A new bipartisan bill, the Creating Legal Accountability for Rogue Innovators and Technology Act (CLARITY), has been introduced by US Representatives Zach Nunn (R-Iowa) and Abigail Spanberger (D-Va.). The legislation aims to prohibit US government officials from engaging with China-based crypto companies and utilizing Tether (USDT), the world’s largest stablecoin.
Addressing National Security Concerns Amid Crypto Industry’s Ties to China
CLARITY aims to safeguard the country against potential threats by ensuring that “foreign adversaries” do not gain backdoor access to critical security intelligence and the private information of Americans. The bill specifically targets Tether’s parent company, iFinex, recognizing the growing awareness of the crypto industry’s dependency on China. Recent reports indicate that China has significantly generated revenue for major crypto firms, including Tether, Bitmain, Binance, and more.
Challenges in Passing CLARITY
While CLARITY addresses the concerns surrounding China’s influence on the crypto industry, its passage faces challenges. Representatives Nunn and Spanberger may lack significant influence in the US House of Representatives, where established peers are already pursuing their crypto legislation. Though highlighting the need for scrutiny in the crypto space, the bill faces an uncertain path to becoming law.

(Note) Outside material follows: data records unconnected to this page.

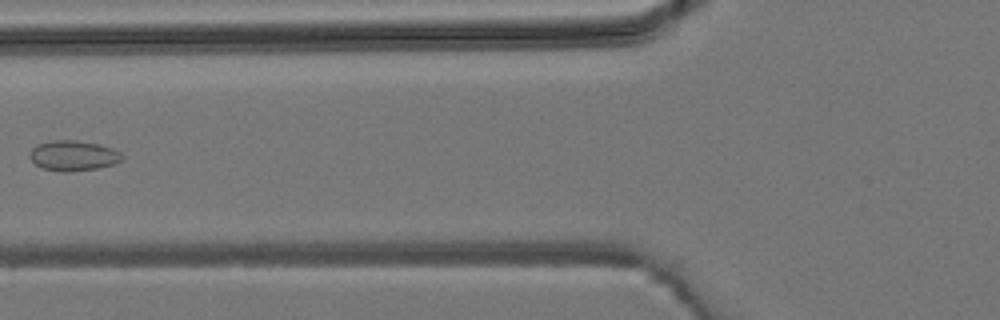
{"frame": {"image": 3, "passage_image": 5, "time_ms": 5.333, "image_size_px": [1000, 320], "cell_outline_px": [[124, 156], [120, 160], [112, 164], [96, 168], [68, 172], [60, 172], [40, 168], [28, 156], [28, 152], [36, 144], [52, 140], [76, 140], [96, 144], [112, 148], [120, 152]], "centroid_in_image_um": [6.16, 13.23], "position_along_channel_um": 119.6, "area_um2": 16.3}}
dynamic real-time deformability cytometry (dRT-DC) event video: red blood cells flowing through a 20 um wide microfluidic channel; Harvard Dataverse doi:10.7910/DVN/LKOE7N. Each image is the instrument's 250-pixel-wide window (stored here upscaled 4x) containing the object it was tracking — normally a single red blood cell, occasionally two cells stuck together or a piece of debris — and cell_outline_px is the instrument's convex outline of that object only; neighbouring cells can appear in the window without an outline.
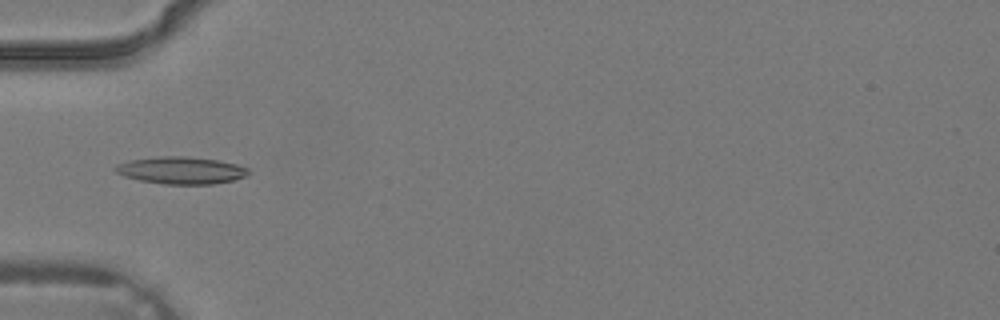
{"species": "common noctule bat (a hibernating species)", "species_latin": "Nyctalus noctula", "temperature_condition": "warm", "stored_images_in_passage": 3, "camera_frame_rate_fps": 3000, "um_per_image_px": 0.085, "animal": {"sex": "male", "body_mass_g": 19.2, "forearm_length_mm": 51.8}, "frame": {"image": 1, "passage_image": 3, "time_ms": 0.667, "image_size_px": [1000, 320], "cell_outline_px": [[248, 176], [232, 180], [212, 184], [164, 184], [140, 180], [124, 176], [116, 172], [112, 168], [116, 164], [128, 160], [160, 156], [184, 156], [220, 160], [236, 164], [248, 168]], "centroid_in_image_um": [15.37, 14.47], "position_along_channel_um": 69.6, "area_um2": 21.15}}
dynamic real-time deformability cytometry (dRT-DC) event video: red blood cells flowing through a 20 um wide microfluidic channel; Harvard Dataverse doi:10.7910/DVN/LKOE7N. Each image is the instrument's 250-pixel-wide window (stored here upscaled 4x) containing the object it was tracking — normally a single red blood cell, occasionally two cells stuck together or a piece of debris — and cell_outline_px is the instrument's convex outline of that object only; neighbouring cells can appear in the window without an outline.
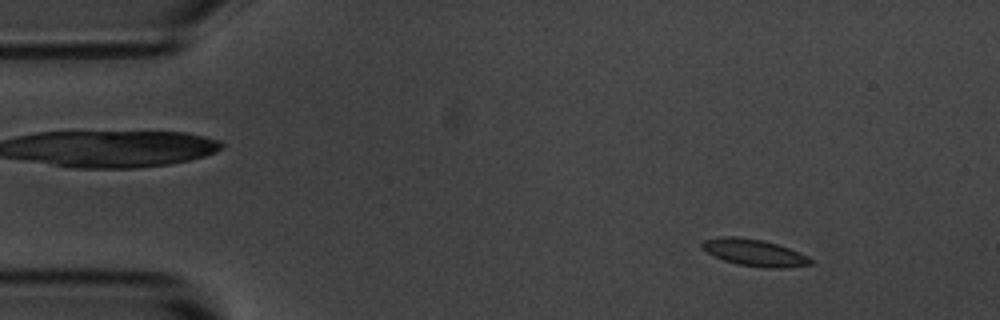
{"species": "common noctule bat (a hibernating species)", "species_latin": "Nyctalus noctula", "temperature_condition": "room temperature", "stored_images_in_passage": 54, "camera_frame_rate_fps": 3000, "um_per_image_px": 0.085, "animal": {"sex": "male", "body_mass_g": 20.1, "forearm_length_mm": 53.5}, "frame": {"image": 1, "passage_image": 6, "time_ms": 1.667, "image_size_px": [1000, 320], "cell_outline_px": [[812, 264], [784, 268], [764, 268], [736, 264], [724, 260], [700, 248], [700, 244], [704, 240], [720, 236], [736, 236], [764, 240], [800, 252], [808, 256], [812, 260]], "centroid_in_image_um": [64.11, 21.47], "position_along_channel_um": 20.9, "area_um2": 17.05}}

CLARITY emerges at a crucial moment, with lawmakers recognizing the risks associated with China’s dominance in the crypto sector. The bill restricts officials from dealing with Tether and targets other entities, including The Spartan Network, The Conflux Network, and Red Date Technology Co., the architect behind China’s national blockchain project. As discussions unfold, the crypto community watches closely, mindful of the potential implications on the industry’s future and the broader landscape of national security.